● Task requirements
Would you please output the records exactly as they appear below?

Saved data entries
###

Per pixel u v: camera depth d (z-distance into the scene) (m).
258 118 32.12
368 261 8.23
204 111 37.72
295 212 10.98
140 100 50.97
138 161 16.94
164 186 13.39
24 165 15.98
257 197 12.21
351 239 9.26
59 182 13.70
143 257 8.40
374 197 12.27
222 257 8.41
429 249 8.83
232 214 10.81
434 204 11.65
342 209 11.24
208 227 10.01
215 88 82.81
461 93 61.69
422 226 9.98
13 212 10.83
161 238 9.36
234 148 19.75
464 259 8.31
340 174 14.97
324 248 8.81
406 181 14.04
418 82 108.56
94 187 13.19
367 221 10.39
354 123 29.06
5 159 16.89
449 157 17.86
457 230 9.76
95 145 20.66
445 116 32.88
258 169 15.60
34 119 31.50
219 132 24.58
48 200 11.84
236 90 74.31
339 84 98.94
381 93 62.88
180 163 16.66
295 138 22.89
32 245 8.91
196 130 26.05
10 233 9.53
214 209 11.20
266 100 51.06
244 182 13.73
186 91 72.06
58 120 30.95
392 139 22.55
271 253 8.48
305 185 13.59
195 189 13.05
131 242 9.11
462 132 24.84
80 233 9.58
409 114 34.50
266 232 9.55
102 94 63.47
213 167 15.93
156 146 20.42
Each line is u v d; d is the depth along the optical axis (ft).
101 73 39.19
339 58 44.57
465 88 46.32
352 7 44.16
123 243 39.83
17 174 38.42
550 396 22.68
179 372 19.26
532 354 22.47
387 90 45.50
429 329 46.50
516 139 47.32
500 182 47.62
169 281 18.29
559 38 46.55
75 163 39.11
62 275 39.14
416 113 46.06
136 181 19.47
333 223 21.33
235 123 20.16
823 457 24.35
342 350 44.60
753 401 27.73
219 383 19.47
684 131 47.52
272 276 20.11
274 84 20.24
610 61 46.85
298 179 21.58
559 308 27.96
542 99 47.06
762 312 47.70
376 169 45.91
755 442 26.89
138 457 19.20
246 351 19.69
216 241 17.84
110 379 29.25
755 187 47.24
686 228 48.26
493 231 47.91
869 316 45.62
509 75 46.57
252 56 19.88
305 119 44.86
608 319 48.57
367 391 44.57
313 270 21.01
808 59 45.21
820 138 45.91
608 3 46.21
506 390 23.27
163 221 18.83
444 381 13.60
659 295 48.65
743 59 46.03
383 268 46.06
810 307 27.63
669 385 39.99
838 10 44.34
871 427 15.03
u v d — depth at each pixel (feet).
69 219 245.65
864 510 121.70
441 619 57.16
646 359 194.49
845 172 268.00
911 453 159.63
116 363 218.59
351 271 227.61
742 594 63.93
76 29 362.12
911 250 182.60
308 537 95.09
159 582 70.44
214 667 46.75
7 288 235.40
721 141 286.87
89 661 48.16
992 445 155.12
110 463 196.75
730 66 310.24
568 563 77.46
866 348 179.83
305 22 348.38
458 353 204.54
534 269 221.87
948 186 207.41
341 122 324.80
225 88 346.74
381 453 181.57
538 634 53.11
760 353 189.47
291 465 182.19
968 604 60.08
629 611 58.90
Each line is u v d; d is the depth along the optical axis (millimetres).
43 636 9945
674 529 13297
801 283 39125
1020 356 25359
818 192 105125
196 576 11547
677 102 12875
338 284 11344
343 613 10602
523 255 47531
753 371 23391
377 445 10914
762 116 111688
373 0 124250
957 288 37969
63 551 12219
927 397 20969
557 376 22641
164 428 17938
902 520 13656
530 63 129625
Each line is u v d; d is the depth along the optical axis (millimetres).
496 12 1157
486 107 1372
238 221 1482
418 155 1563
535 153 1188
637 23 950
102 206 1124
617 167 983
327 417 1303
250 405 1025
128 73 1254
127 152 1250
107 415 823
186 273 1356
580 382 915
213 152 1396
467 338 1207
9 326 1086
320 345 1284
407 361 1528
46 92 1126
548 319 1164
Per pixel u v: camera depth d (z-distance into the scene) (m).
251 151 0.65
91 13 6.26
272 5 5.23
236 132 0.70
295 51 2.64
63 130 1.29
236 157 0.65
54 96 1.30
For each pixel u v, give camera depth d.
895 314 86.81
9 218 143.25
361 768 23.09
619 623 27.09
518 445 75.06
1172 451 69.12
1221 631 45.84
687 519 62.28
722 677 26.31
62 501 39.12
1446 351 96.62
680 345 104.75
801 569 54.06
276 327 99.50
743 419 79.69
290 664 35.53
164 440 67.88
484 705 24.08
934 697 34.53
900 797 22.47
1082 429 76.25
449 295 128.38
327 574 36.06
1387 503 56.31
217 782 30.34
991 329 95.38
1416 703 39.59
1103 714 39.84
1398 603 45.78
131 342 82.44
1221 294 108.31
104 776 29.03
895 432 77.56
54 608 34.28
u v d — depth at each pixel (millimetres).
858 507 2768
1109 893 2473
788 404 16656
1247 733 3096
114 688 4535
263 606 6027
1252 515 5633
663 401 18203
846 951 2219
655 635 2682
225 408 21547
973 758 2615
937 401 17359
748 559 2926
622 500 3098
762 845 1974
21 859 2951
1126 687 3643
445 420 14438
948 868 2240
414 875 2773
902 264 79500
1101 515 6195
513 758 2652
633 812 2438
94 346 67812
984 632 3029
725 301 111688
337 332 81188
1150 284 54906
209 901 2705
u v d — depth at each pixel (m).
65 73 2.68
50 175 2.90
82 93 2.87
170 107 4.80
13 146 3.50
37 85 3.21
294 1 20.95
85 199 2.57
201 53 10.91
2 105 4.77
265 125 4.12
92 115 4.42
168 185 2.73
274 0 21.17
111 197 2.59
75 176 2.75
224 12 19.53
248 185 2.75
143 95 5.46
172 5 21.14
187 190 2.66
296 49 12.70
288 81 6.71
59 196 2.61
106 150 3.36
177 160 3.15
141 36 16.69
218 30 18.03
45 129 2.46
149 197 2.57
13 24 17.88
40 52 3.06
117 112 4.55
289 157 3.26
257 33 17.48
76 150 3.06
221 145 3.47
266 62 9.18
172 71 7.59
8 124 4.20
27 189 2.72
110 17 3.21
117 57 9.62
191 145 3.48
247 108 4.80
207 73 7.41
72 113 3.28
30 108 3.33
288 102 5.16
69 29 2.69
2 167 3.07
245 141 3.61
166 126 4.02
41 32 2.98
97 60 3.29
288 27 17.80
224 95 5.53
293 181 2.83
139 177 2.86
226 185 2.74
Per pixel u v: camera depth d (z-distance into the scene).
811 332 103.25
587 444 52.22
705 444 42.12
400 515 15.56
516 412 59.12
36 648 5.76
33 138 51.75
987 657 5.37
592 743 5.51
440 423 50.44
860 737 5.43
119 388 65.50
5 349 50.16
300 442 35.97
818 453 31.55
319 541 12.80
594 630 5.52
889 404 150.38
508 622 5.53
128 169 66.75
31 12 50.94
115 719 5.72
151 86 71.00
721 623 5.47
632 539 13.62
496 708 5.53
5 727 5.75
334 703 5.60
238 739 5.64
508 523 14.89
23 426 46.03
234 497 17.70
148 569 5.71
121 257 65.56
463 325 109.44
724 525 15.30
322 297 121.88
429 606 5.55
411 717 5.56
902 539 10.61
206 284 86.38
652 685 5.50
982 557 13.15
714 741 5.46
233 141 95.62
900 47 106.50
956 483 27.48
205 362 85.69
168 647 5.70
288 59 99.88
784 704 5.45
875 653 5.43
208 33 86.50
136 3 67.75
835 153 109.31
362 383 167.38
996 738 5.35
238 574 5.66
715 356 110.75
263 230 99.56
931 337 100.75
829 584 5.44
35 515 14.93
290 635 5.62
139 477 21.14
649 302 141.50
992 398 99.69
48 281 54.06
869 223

###

● Your response
Per pixel u v: camera depth d (z-distance into the scene) (m).
258 118 32.12
368 261 8.23
204 111 37.72
295 212 10.98
140 100 50.97
138 161 16.94
164 186 13.39
24 165 15.98
257 197 12.21
351 239 9.26
59 182 13.70
143 257 8.40
374 197 12.27
222 257 8.41
429 249 8.83
232 214 10.81
434 204 11.65
342 209 11.24
208 227 10.01
215 88 82.81
461 93 61.69
422 226 9.98
13 212 10.83
161 238 9.36
234 148 19.75
464 259 8.31
340 174 14.97
324 248 8.81
406 181 14.04
418 82 108.56
94 187 13.19
367 221 10.39
354 123 29.06
5 159 16.89
449 157 17.86
457 230 9.76
95 145 20.66
445 116 32.88
258 169 15.60
34 119 31.50
219 132 24.58
48 200 11.84
236 90 74.31
339 84 98.94
381 93 62.88
180 163 16.66
295 138 22.89
32 245 8.91
196 130 26.05
10 233 9.53
214 209 11.20
266 100 51.06
244 182 13.73
186 91 72.06
58 120 30.95
392 139 22.55
271 253 8.48
305 185 13.59
195 189 13.05
131 242 9.11
462 132 24.84
80 233 9.58
409 114 34.50
266 232 9.55
102 94 63.47
213 167 15.93
156 146 20.42
Each line is u v d; d is the depth along the optical axis (ft).
101 73 39.19
339 58 44.57
465 88 46.32
352 7 44.16
123 243 39.83
17 174 38.42
550 396 22.68
179 372 19.26
532 354 22.47
387 90 45.50
429 329 46.50
516 139 47.32
500 182 47.62
169 281 18.29
559 38 46.55
75 163 39.11
62 275 39.14
416 113 46.06
136 181 19.47
333 223 21.33
235 123 20.16
823 457 24.35
342 350 44.60
753 401 27.73
219 383 19.47
684 131 47.52
272 276 20.11
274 84 20.24
610 61 46.85
298 179 21.58
559 308 27.96
542 99 47.06
762 312 47.70
376 169 45.91
755 442 26.89
138 457 19.20
246 351 19.69
216 241 17.84
110 379 29.25
755 187 47.24
686 228 48.26
493 231 47.91
869 316 45.62
509 75 46.57
252 56 19.88
305 119 44.86
608 319 48.57
367 391 44.57
313 270 21.01
808 59 45.21
820 138 45.91
608 3 46.21
506 390 23.27
163 221 18.83
444 381 13.60
659 295 48.65
743 59 46.03
383 268 46.06
810 307 27.63
669 385 39.99
838 10 44.34
871 427 15.03
u v d — depth at each pixel (feet).
69 219 245.65
864 510 121.70
441 619 57.16
646 359 194.49
845 172 268.00
911 453 159.63
116 363 218.59
351 271 227.61
742 594 63.93
76 29 362.12
911 250 182.60
308 537 95.09
159 582 70.44
214 667 46.75
7 288 235.40
721 141 286.87
89 661 48.16
992 445 155.12
110 463 196.75
730 66 310.24
568 563 77.46
866 348 179.83
305 22 348.38
458 353 204.54
534 269 221.87
948 186 207.41
341 122 324.80
225 88 346.74
381 453 181.57
538 634 53.11
760 353 189.47
291 465 182.19
968 604 60.08
629 611 58.90
Each line is u v d; d is the depth along the optical axis (millimetres).
43 636 9945
674 529 13297
801 283 39125
1020 356 25359
818 192 105125
196 576 11547
677 102 12875
338 284 11344
343 613 10602
523 255 47531
753 371 23391
377 445 10914
762 116 111688
373 0 124250
957 288 37969
63 551 12219
927 397 20969
557 376 22641
164 428 17938
902 520 13656
530 63 129625
Each line is u v d; d is the depth along the optical axis (millimetres).
496 12 1157
486 107 1372
238 221 1482
418 155 1563
535 153 1188
637 23 950
102 206 1124
617 167 983
327 417 1303
250 405 1025
128 73 1254
127 152 1250
107 415 823
186 273 1356
580 382 915
213 152 1396
467 338 1207
9 326 1086
320 345 1284
407 361 1528
46 92 1126
548 319 1164
Per pixel u v: camera depth d (z-distance into the scene) (m).
251 151 0.65
91 13 6.26
272 5 5.23
236 132 0.70
295 51 2.64
63 130 1.29
236 157 0.65
54 96 1.30
For each pixel u v, give camera depth d.
895 314 86.81
9 218 143.25
361 768 23.09
619 623 27.09
518 445 75.06
1172 451 69.12
1221 631 45.84
687 519 62.28
722 677 26.31
62 501 39.12
1446 351 96.62
680 345 104.75
801 569 54.06
276 327 99.50
743 419 79.69
290 664 35.53
164 440 67.88
484 705 24.08
934 697 34.53
900 797 22.47
1082 429 76.25
449 295 128.38
327 574 36.06
1387 503 56.31
217 782 30.34
991 329 95.38
1416 703 39.59
1103 714 39.84
1398 603 45.78
131 342 82.44
1221 294 108.31
104 776 29.03
895 432 77.56
54 608 34.28
u v d — depth at each pixel (millimetres).
858 507 2768
1109 893 2473
788 404 16656
1247 733 3096
114 688 4535
263 606 6027
1252 515 5633
663 401 18203
846 951 2219
655 635 2682
225 408 21547
973 758 2615
937 401 17359
748 559 2926
622 500 3098
762 845 1974
21 859 2951
1126 687 3643
445 420 14438
948 868 2240
414 875 2773
902 264 79500
1101 515 6195
513 758 2652
633 812 2438
94 346 67812
984 632 3029
725 301 111688
337 332 81188
1150 284 54906
209 901 2705
u v d — depth at each pixel (m).
65 73 2.68
50 175 2.90
82 93 2.87
170 107 4.80
13 146 3.50
37 85 3.21
294 1 20.95
85 199 2.57
201 53 10.91
2 105 4.77
265 125 4.12
92 115 4.42
168 185 2.73
274 0 21.17
111 197 2.59
75 176 2.75
224 12 19.53
248 185 2.75
143 95 5.46
172 5 21.14
187 190 2.66
296 49 12.70
288 81 6.71
59 196 2.61
106 150 3.36
177 160 3.15
141 36 16.69
218 30 18.03
45 129 2.46
149 197 2.57
13 24 17.88
40 52 3.06
117 112 4.55
289 157 3.26
257 33 17.48
76 150 3.06
221 145 3.47
266 62 9.18
172 71 7.59
8 124 4.20
27 189 2.72
110 17 3.21
117 57 9.62
191 145 3.48
247 108 4.80
207 73 7.41
72 113 3.28
30 108 3.33
288 102 5.16
69 29 2.69
2 167 3.07
245 141 3.61
166 126 4.02
41 32 2.98
97 60 3.29
288 27 17.80
224 95 5.53
293 181 2.83
139 177 2.86
226 185 2.74
Per pixel u v: camera depth d (z-distance into the scene).
811 332 103.25
587 444 52.22
705 444 42.12
400 515 15.56
516 412 59.12
36 648 5.76
33 138 51.75
987 657 5.37
592 743 5.51
440 423 50.44
860 737 5.43
119 388 65.50
5 349 50.16
300 442 35.97
818 453 31.55
319 541 12.80
594 630 5.52
889 404 150.38
508 622 5.53
128 169 66.75
31 12 50.94
115 719 5.72
151 86 71.00
721 623 5.47
632 539 13.62
496 708 5.53
5 727 5.75
334 703 5.60
238 739 5.64
508 523 14.89
23 426 46.03
234 497 17.70
148 569 5.71
121 257 65.56
463 325 109.44
724 525 15.30
322 297 121.88
429 606 5.55
411 717 5.56
902 539 10.61
206 284 86.38
652 685 5.50
982 557 13.15
714 741 5.46
233 141 95.62
900 47 106.50
956 483 27.48
205 362 85.69
168 647 5.70
288 59 99.88
784 704 5.45
875 653 5.43
208 33 86.50
136 3 67.75
835 153 109.31
362 383 167.38
996 738 5.35
238 574 5.66
715 356 110.75
263 230 99.56
931 337 100.75
829 584 5.44
35 515 14.93
290 635 5.62
139 477 21.14
649 302 141.50
992 398 99.69
48 281 54.06
869 223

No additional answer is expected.